Identifying Supplier Issues
A good PLM system should capture all potential quality and/or environmental non-compliance issues and relate them directly to the product record. PLM with a closed-loop quality management system facilitates capturing quality issues and associating them to the product record. This supplies manufacturers with the ability to aggregate data from multiple product lines and across all suppliers to produce reports for non-conformance and better isolate problems in the supply chain.
Collaboration with online supplier, distributor and content provider systems helps to ensure design engineers always have the most up-to-date component and compliance information when creating new parts. By integrating with these systems, engineers can have direct access to critical information such as component availability, product change notifications, compliance status and compliance documentation from within the PLM environment. This also proves to be a more cost-effective method because manufacturers can detect supplier issues and mitigate supplier risk early on.

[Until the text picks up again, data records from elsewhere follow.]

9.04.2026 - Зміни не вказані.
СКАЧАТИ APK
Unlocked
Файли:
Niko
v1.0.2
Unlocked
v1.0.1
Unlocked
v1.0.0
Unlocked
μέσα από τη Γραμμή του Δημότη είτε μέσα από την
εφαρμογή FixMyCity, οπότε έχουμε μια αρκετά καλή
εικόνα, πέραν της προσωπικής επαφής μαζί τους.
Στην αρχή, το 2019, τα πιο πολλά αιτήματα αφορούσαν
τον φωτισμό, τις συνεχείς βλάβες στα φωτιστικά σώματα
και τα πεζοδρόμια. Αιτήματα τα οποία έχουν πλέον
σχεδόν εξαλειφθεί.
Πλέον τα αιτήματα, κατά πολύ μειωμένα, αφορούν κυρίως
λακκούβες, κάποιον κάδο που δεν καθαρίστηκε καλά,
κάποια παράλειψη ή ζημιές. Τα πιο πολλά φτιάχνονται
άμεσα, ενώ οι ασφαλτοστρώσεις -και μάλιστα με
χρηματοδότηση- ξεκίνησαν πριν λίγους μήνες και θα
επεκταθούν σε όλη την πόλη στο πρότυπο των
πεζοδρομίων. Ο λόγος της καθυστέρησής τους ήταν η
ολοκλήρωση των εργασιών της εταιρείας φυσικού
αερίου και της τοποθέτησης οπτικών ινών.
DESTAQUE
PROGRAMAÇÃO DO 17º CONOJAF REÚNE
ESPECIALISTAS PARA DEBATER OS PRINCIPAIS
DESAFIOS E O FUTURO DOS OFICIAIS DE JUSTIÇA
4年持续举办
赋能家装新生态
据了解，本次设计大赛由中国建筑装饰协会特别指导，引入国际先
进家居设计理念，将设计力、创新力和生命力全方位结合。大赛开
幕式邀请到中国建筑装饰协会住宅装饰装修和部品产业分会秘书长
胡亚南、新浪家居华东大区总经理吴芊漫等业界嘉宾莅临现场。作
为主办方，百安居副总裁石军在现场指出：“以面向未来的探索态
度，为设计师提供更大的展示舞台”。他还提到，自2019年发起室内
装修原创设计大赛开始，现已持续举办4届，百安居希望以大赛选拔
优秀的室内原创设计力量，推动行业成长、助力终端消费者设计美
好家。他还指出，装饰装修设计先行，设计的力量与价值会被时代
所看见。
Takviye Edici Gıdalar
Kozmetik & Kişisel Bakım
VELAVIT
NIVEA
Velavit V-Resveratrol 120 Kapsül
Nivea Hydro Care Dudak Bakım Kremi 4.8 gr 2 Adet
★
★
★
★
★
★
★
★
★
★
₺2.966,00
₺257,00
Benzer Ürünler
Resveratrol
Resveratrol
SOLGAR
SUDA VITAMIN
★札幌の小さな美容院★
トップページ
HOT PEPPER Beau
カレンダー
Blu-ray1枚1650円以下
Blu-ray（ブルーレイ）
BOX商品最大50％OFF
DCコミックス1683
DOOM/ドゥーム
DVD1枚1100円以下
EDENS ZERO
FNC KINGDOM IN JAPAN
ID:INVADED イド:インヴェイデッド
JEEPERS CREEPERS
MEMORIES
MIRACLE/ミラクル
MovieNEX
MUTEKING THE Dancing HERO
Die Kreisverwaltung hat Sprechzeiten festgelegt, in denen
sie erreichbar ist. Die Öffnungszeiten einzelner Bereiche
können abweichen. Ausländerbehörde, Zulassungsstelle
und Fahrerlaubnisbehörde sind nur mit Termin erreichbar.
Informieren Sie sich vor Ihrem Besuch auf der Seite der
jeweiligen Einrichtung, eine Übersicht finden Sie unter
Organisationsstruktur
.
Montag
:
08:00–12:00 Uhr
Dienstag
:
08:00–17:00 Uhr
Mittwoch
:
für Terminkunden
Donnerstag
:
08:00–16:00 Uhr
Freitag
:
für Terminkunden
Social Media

Software Solutions Ensure Compliance
In order to meet and maintain compliance in the long term, manufacturing companies will need to rely on software solutions that can ensure that supply chain information sharing and data classification is completely accurate, automated and accessible to all product development parties.
PLM can alleviate the costs and risks of non-compliance by automating the data management process, providing supply chain awareness, and enabling manufacturers to easily track, store and report pertinent information in a central location. PLM technology can also help manufacturers keep on top of new and evolving regulatory changes by providing the data management and visibility needed to respond to various regulations.